A mixture of low volatility CO2-philic oligomers known as poly(ethylene glycol) di-methyl ether, DEPG, is the current solvent of choice in the CO2 capture process. Known as Selexol, it is a commercial mixture of poly(ethylene glycol) dimethyl ethers with optimised properties. Poly(dimethylsiloxane), PDMS, and poly(propylene glycol) di-methyl ether, PPGDME, are potentially better solvents, compared to DEPG, in this process due to their limited miscibility or immiscibility with water, a constituent in the natural gas, bio-gas gas or flue streams, but their high viscosity is an issue, an important property for gas transport in and out of the liquid phase in the physical solvents. Other solvents currently used for physical absorption of carbon dioxide are, for example, methanol and sulfolane. Ionic liquids have been suggested as alternative physical solvents for carbon dioxide absorption due to their extremely low vapor pressures. Various ionic liquids were found to absorb CO2 with high selectivity over N2. Polymers of ionic liquids have also been reported to have high CO2 absorption capacity and selectivity over N2, with fast and completely reversible absorption. However, ionic liquids are at present considered to be too expensive for large-scale industrial applications.

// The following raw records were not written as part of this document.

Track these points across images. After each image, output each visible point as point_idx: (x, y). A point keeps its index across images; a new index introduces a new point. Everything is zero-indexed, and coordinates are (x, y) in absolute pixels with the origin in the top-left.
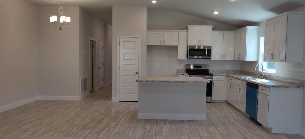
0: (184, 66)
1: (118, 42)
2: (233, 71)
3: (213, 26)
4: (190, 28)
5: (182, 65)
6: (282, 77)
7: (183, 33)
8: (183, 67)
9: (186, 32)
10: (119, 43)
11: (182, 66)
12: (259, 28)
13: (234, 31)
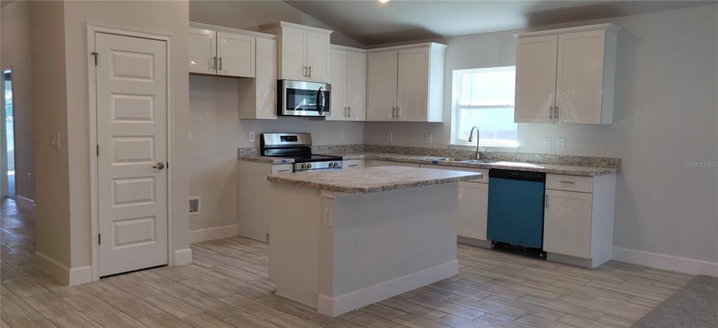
0: (256, 138)
1: (91, 49)
2: (352, 146)
3: (331, 32)
4: (288, 29)
5: (252, 135)
6: (546, 155)
7: (266, 42)
8: (253, 140)
9: (274, 39)
10: (95, 54)
11: (251, 139)
12: (446, 50)
13: (365, 51)
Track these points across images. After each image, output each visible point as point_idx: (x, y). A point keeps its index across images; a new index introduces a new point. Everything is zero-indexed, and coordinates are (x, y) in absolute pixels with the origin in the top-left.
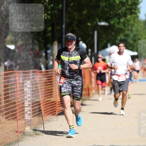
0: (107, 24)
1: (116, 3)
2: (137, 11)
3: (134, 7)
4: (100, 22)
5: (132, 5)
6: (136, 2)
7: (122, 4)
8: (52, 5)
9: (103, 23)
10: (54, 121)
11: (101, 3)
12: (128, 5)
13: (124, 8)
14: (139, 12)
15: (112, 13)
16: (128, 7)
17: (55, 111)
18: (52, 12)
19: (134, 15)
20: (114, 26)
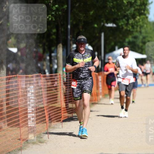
0: (114, 25)
1: (123, 3)
2: (146, 12)
3: (143, 7)
4: (107, 24)
5: (141, 5)
6: (145, 2)
7: (131, 4)
8: (57, 6)
9: (110, 25)
10: (59, 128)
11: (108, 3)
12: (137, 6)
13: (133, 9)
14: (149, 13)
15: (119, 14)
16: (136, 7)
17: (61, 118)
18: (56, 13)
19: (142, 16)
20: (123, 28)
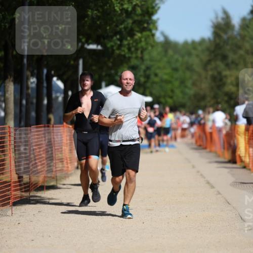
0: (99, 47)
1: (115, 10)
2: (151, 26)
3: (147, 18)
4: (88, 44)
5: (143, 15)
6: (150, 10)
7: (128, 14)
9: (93, 47)
12: (137, 15)
13: (130, 21)
14: (156, 29)
16: (136, 18)
17: (9, 199)
19: (145, 33)
20: (113, 51)
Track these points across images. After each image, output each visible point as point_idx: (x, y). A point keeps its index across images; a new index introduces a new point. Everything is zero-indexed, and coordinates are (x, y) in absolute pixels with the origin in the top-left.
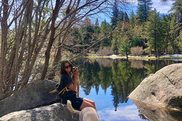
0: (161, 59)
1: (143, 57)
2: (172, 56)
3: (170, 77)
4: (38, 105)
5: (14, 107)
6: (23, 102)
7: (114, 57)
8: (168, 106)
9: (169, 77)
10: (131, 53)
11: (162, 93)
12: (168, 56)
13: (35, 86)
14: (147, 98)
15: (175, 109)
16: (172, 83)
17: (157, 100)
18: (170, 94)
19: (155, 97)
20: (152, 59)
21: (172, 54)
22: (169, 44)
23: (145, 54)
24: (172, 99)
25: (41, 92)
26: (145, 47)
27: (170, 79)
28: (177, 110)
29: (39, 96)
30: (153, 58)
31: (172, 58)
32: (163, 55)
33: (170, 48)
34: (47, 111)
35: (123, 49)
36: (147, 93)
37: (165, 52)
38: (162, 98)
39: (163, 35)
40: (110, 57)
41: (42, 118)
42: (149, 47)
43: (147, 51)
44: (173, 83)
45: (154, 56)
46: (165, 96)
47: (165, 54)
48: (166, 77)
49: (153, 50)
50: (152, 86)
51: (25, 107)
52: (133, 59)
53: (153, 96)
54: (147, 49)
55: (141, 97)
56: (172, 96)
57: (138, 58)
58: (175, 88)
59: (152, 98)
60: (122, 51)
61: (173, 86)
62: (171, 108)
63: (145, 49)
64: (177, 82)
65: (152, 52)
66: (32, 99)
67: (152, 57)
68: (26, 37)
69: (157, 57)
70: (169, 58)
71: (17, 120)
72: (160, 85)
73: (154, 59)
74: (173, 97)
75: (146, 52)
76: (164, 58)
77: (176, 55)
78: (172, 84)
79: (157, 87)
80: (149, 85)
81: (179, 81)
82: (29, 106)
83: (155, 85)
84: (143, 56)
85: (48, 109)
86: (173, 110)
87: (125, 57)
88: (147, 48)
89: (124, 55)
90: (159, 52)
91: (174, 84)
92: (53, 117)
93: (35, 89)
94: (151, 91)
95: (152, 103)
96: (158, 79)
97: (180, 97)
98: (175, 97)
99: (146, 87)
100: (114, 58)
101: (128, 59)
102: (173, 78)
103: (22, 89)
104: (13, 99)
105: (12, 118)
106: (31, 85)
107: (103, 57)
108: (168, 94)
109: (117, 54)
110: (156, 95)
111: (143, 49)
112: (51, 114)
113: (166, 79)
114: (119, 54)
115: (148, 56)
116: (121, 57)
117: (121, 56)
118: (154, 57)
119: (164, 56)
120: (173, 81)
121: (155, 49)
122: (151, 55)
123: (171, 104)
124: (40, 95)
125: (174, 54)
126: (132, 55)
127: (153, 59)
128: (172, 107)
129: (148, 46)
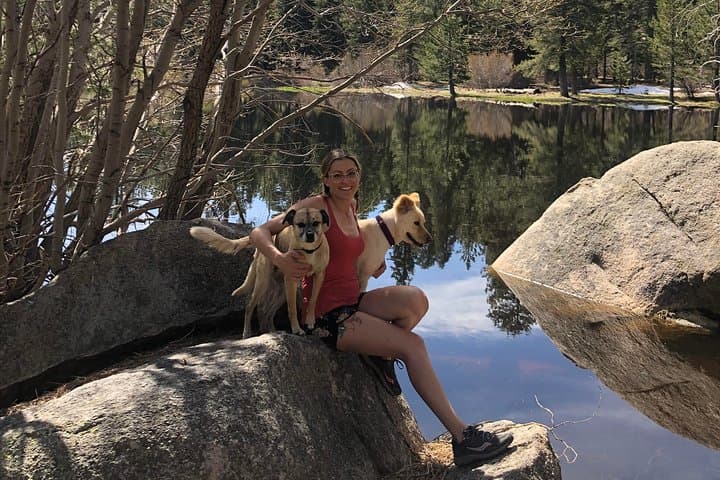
0: (581, 104)
1: (515, 93)
2: (625, 91)
3: (666, 197)
4: (168, 326)
5: (65, 335)
6: (102, 314)
7: (400, 90)
8: (655, 310)
9: (660, 193)
10: (467, 78)
11: (630, 257)
12: (607, 92)
13: (151, 247)
14: (571, 275)
15: (684, 322)
16: (671, 217)
17: (610, 286)
18: (666, 263)
19: (601, 273)
20: (550, 103)
21: (623, 82)
22: (613, 43)
23: (520, 82)
24: (672, 281)
25: (180, 273)
26: (521, 55)
27: (664, 203)
28: (693, 325)
29: (173, 288)
30: (552, 97)
31: (623, 99)
32: (589, 85)
33: (618, 60)
34: (244, 374)
35: (436, 62)
36: (572, 255)
37: (597, 76)
38: (631, 276)
39: (594, 8)
40: (386, 90)
41: (228, 412)
42: (540, 55)
43: (530, 70)
44: (678, 218)
45: (558, 90)
46: (645, 271)
47: (596, 81)
48: (647, 193)
49: (552, 67)
50: (592, 227)
51: (115, 335)
52: (475, 99)
53: (594, 267)
54: (530, 62)
55: (546, 269)
56: (672, 271)
57: (492, 95)
58: (686, 238)
59: (590, 278)
60: (435, 67)
61: (678, 232)
62: (668, 319)
63: (524, 65)
64: (691, 214)
65: (550, 75)
66: (142, 301)
67: (549, 95)
68: (87, 22)
69: (568, 97)
70: (612, 101)
71: (127, 423)
72: (623, 226)
73: (557, 100)
74: (679, 277)
75: (526, 75)
76: (595, 100)
77: (638, 90)
78: (673, 221)
79: (610, 234)
80: (577, 223)
81: (701, 210)
82: (129, 331)
83: (604, 225)
84: (512, 90)
85: (245, 368)
86: (678, 326)
87: (445, 93)
88: (531, 58)
89: (441, 86)
90: (575, 73)
91: (682, 224)
92: (271, 400)
93: (152, 257)
94: (587, 249)
95: (592, 294)
96: (614, 199)
97: (705, 276)
98: (683, 274)
99: (566, 231)
100: (400, 96)
101: (457, 99)
102: (678, 200)
103: (94, 258)
104: (57, 300)
105: (101, 416)
106: (135, 242)
107: (361, 90)
108: (654, 261)
109: (413, 79)
110: (605, 265)
111: (517, 61)
112: (261, 388)
113: (650, 200)
114: (422, 80)
115: (532, 90)
116: (428, 94)
117: (429, 87)
118: (557, 95)
119: (593, 91)
120: (676, 212)
121: (562, 64)
122: (542, 88)
123: (670, 303)
124: (176, 286)
125: (632, 82)
126: (470, 86)
127: (552, 101)
128: (671, 314)
129: (534, 53)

There is an urgent need for processes using chemical solvents, without the high energy penalty for solvent regeneration, as well as physical solvents that can match the high CO2 absorption capacity of chemical solvents, with easy regeneration. Alternatively, a new class of solvents that have the high absorption capacity of the alkanolamines, but the low energy regeneration capability of physical solvents is desirable, as described herein.